[Page-level text extractions]

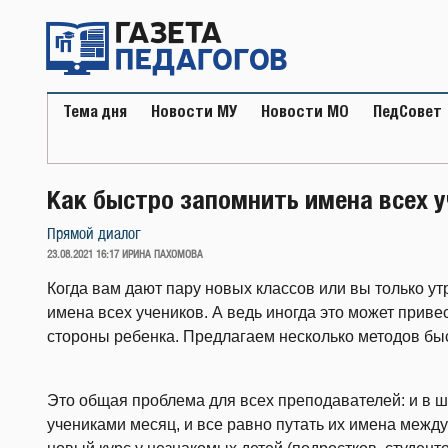
Перейти
к
содержимому
Тема дня
Новости МУ
Новости МО
ПедСовет
Как быстро запомнить имена всех 
Прямой диалог
ОПУБЛИКОВАНО
23.08.2021 16:17
ИРИНА ПАХОМОВА
Когда вам дают пару новых классов или вы только ут
имена всех учеников. А ведь иногда это может привес
стороны ребенка. Предлагаем несколько методов бы
Это общая проблема для всех преподавателей: и в шк
учениками месяц, и все равно путать их имена между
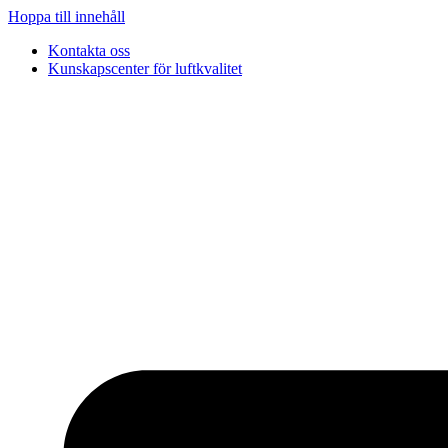
Hoppa till innehåll
Kontakta oss
Kunskapscenter för luftkvalitet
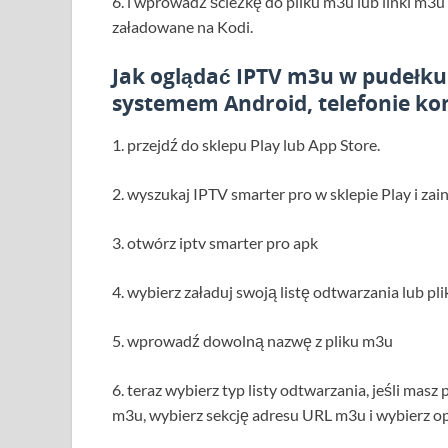
6. i wprowadź ścieżkę do pliku m3u lub linki m3u 
załadowane na Kodi.
Jak oglądać IPTV m3u w pudełku
systemem Android, telefonie 
1. przejdź do sklepu Play lub App Store.
2. wyszukaj IPTV smarter pro w sklepie Play i zain
3. otwórz iptv smarter pro apk
4. wybierz załaduj swoją listę odtwarzania lub pli
5. wprowadź dowolną nazwę z pliku m3u
6. teraz wybierz typ listy odtwarzania, jeśli masz
m3u, wybierz sekcję adresu URL m3u i wybierz o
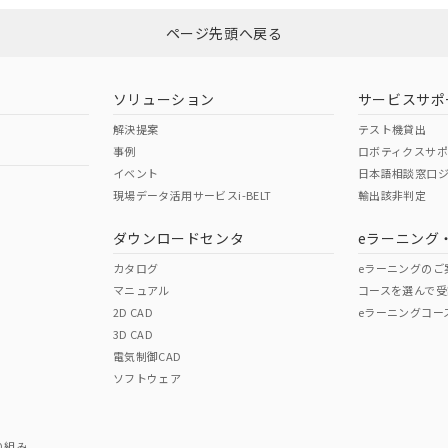
ページ先頭へ戻る
ダウンロードはこちら
型式承認
NK型式承認
ABS型式承認
韓国
（日本
（アメリカ
ソリューション
サービスサポ
舶規格）
船舶規格）
船舶規格）
解決提案
テスト機貸出
事例
ロボティクスサ
No
No
イベント
日本語相談窓口
現場データ活用サービスi-BELT
輸出該非判定
I)
PBBs
PBDEs
DBP
ダウンロードセンタ
eラーニング
この製品の規格認証/適合
その他の認証はこちらのページからご
カタログ
eラーニングのご
マニュアル
コースを選んで受
O
O
O
2D CAD
eラーニングコー
3D CAD
電気制御CAD
在庫等で未対応品が混在する可能性があります。
ソフトウェア
問い合わせください。
この製品のRoHS/REACH対応
り組み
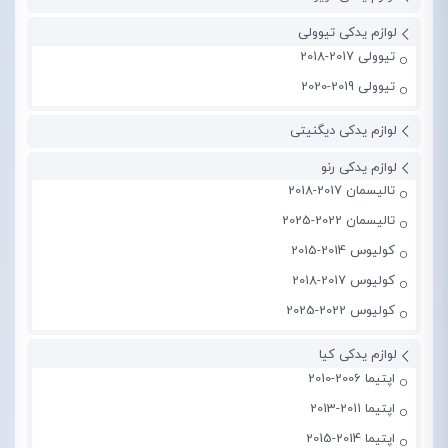
لوازم یدکی تیوولی
تیوولی 2017-2018
تیوولی 2019-2020
لوازم یدکی دیگنیتی
لوازم یدکی رنو
تالیسمان 2017-2018
تالیسمان 2022-2025
کولیوس 2014-2015
کولیوس 2017-2018
کولیوس 2022-2025
لوازم یدکی کیا
اپتیما 2006-2010
اپتیما 2011-2013
اپتیما 2014-2015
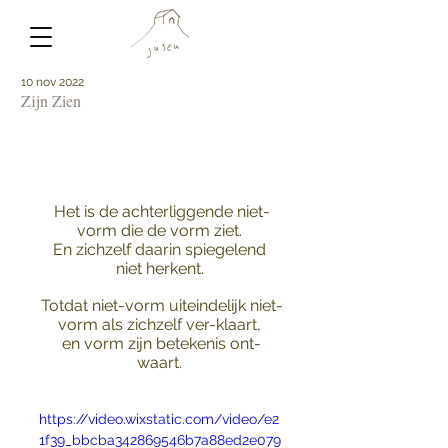
10 nov 2022
Zijn Zien
Het is de achterliggende niet-
vorm die de vorm ziet. 
En zichzelf daarin spiegelend 
niet herkent. 
Totdat niet-vorm uiteindelijk niet-
vorm als zichzelf ver-klaart, 
en vorm zijn betekenis ont-
waart. 
https://video.wixstatic.com/video/e2
1f39_bbcba342869546b7a88ed2e079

About this exercise:
Copy out every line of text from all of the entries above, keeping each one word for word and in its original order, but leave out the pictures.

Exercise solution:
Перейти
к
содержимому
Тема дня
Новости МУ
Новости МО
ПедСовет
Как быстро запомнить имена всех 
Прямой диалог
ОПУБЛИКОВАНО
23.08.2021 16:17
ИРИНА ПАХОМОВА
Когда вам дают пару новых классов или вы только ут
имена всех учеников. А ведь иногда это может привес
стороны ребенка. Предлагаем несколько методов бы
Это общая проблема для всех преподавателей: и в шк
учениками месяц, и все равно путать их имена между
Hoppa till innehåll
Kontakta oss
Kunskapscenter för luftkvalitet
6. i wprowadź ścieżkę do pliku m3u lub linki m3u 
załadowane na Kodi.
Jak oglądać IPTV m3u w pudełku
systemem Android, telefonie 
1. przejdź do sklepu Play lub App Store.
2. wyszukaj IPTV smarter pro w sklepie Play i zain
3. otwórz iptv smarter pro apk
4. wybierz załaduj swoją listę odtwarzania lub pli
5. wprowadź dowolną nazwę z pliku m3u
6. teraz wybierz typ listy odtwarzania, jeśli masz
m3u, wybierz sekcję adresu URL m3u i wybierz o
ページ先頭へ戻る
ダウンロードはこちら
型式承認
NK型式承認
ABS型式承認
韓国
（日本
（アメリカ
ソリューション
サービスサポ
舶規格）
船舶規格）
船舶規格）
解決提案
テスト機貸出
事例
ロボティクスサ
No
No
イベント
日本語相談窓口
現場データ活用サービスi-BELT
輸出該非判定
I)
PBBs
PBDEs
DBP
ダウンロードセンタ
eラーニング
この製品の規格認証/適合
その他の認証はこちらのページからご
カタログ
eラーニングのご
マニュアル
コースを選んで受
O
O
O
2D CAD
eラーニングコー
3D CAD
電気制御CAD
在庫等で未対応品が混在する可能性があります。
ソフトウェア
問い合わせください。
この製品のRoHS/REACH対応
り組み
لوازم یدکی تیوولی
تیوولی 2017-2018
تیوولی 2019-2020
لوازم یدکی دیگنیتی
لوازم یدکی رنو
تالیسمان 2017-2018
تالیسمان 2022-2025
کولیوس 2014-2015
کولیوس 2017-2018
کولیوس 2022-2025
لوازم یدکی کیا
اپتیما 2006-2010
اپتیما 2011-2013
اپتیما 2014-2015
10 nov 2022
Zijn Zien
Het is de achterliggende niet-
vorm die de vorm ziet. 
En zichzelf daarin spiegelend 
niet herkent. 
Totdat niet-vorm uiteindelijk niet-
vorm als zichzelf ver-klaart, 
en vorm zijn betekenis ont-
waart. 
https://video.wixstatic.com/video/e2
1f39_bbcba342869546b7a88ed2e079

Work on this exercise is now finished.